Señal: el Grito como ritual narrativo del poder
Tendencia: emerge la soberanía como símbolo clave
La madrugada del 16 de septiembre de 1810 no fue sólo un llamado a las armas: fue el nacimiento de un contenedor simbólico que dice “somos país”. Desde entonces, el Grito condensa independencia y pertenencia: tocar la campana, nombrar a los héroes, renovar la soberanía. No es casual que el rito haya sobrevivido dos siglos: es una puesta en escena anual del pacto nacional.
En el siglo XIX, entre Reforma e Intervención, el Grito reafirmó la independencia frente a potencias extranjeras. En tiempos de Porfirio Díaz se institucionalizó el 15 de septiembre como fecha oficial, uniendo la celebración patria a su propio cumpleaños: gesto de apropiación personalista que convirtió el ritual en símbolo de poder.
Durante el siglo XX, cada presidente añadió o modificó nombres, revelando la batalla simbólica de su tiempo. Lázaro Cárdenas introdujo a Morelos para reforzar la narrativa de justicia social y pueblo; Luis Echeverría amplió la lista con Vicente Guerrero, en línea con su discurso nacionalista; Carlos Salinas llegó a reordenar o eliminar nombres, como intento de control discursivo en medio de crisis de legitimidad.
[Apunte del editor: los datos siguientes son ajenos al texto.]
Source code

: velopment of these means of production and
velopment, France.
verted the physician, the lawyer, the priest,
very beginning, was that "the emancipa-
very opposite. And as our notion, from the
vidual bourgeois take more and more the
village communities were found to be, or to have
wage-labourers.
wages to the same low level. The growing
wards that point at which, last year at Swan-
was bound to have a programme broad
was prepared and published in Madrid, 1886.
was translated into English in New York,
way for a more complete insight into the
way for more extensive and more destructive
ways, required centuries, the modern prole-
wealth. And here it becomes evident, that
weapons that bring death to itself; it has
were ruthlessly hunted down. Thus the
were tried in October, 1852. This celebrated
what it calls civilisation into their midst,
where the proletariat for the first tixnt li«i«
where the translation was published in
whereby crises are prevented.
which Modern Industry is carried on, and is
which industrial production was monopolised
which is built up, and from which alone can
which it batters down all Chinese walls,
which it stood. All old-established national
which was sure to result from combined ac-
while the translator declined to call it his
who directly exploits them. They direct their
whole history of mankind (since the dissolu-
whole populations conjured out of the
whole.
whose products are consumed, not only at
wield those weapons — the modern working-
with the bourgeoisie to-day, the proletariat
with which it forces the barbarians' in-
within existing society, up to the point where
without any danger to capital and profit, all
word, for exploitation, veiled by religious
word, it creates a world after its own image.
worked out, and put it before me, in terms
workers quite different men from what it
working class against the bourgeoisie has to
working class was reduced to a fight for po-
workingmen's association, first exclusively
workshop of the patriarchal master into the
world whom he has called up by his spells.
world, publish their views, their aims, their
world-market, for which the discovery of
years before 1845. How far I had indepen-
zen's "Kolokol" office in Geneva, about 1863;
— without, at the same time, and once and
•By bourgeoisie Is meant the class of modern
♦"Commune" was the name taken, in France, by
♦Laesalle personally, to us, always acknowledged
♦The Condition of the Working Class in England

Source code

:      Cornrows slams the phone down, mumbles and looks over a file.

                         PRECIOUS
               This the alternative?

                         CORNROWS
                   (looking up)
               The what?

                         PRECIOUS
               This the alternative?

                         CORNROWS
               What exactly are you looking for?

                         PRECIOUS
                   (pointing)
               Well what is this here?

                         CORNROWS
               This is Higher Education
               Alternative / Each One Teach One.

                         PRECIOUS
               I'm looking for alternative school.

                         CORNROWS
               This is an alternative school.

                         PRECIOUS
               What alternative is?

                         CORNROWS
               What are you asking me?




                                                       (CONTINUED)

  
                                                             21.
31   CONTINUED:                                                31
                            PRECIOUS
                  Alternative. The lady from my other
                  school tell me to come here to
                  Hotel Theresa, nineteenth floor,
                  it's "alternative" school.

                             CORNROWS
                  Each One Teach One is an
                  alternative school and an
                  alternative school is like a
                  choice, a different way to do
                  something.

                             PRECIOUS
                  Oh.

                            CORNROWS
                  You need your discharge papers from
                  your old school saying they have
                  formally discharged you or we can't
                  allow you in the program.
El Grito se consolidó como espejo de la Presidencia: la liturgia no era fija, era plástica, adaptada a la narrativa de cada gobierno.
Con Fox, el Grito se tiñó del sello de la alternancia. En 2001 incluyó por primera vez a Leona Vicario y habló de “unidad nacional y paz”, inscribiendo la transición democrática en el ritual. En 2006, el traslado a Dolores Hidalgo, por el Zócalo tomado en la crisis poselectoral, mostró que el rito también puede servir de válvula de legitimidad. Con Calderón, los “vivas” se escucharon bajo la sombra de la violencia: el atentado en Morelia en 2008 marcó para siempre el tono de seguridad, y en 2010, en el Bicentenario, el Grito buscó proyectar fortaleza en plena guerra contra el narcotráfico. Peña Nieto mantuvo la fórmula institucional, pero sus “¡viva México!” resonaron cada vez más desconectados de la realidad: en 2013, con protestas contra la reforma energética, y tras 2014, con Ayotzinapa como herida abierta, el ritual se convirtió en escenario de repudio ciudadano más que de unidad.
AMLO reescribió la liturgia con “vivas” nuevos: a la fraternidad universal, al amor al prójimo, a la soberanía. En medio de la polarización y la pandemia, transformó el Grito en plataforma ética y popular, donde cada palabra añadida era también programa de gobierno.
Este 2025, el hito es doble: por primera vez una mujer encabezó el Grito desde Palacio Nacional, nombrando a las heroínas de la independencia y subrayando la soberanía como palabra-faro del sexenio. El símbolo (voz de mujer, banda y escolta femeninas) y la tesis de país (soberanía en un mundo interdependiente) se encontraron en el balcón. Sus “¡viva nuestra soberanía!” resuenan en un contexto de presión internacional en seguridad y finanzas: la liturgia vuelve a ser brújula.
El Grito sigue siendo espejo del presente: independencia en el XIX; unidad estatal en el XX; alternancia, legitimidad y seguridad en los 2000; ética pública en el sexenio anterior; y ahora soberanía frente a vientos externos. Es el mismo rito, pero cada época lo llena con su ansiedad central.
La disputa política mexicana –y la construcción de legitimidad– se juegan cada vez más en la diplomacia simbólica: cada palabra y cada “viva” son un marcador de rumbo. Si 2025 abre con soberanía como consigna, podemos anticipar un sexenio donde la coordinación con EEUU y las tensiones globales serán el eje inevitable de la narrativa presidencial.
El Grito no repite el pasado: lo reinterpreta. Es memoria y proyecto. En la campana resuena 1810, en la arenga se escucha 2025. La pregunta para nuestra tesis de país es si podremos convertir esa palabra-ancla –soberanía– en políticas sostenibles de seguridad, energía, tecnología y finanzas, para que el ritual no sea solo eco, sino brújula.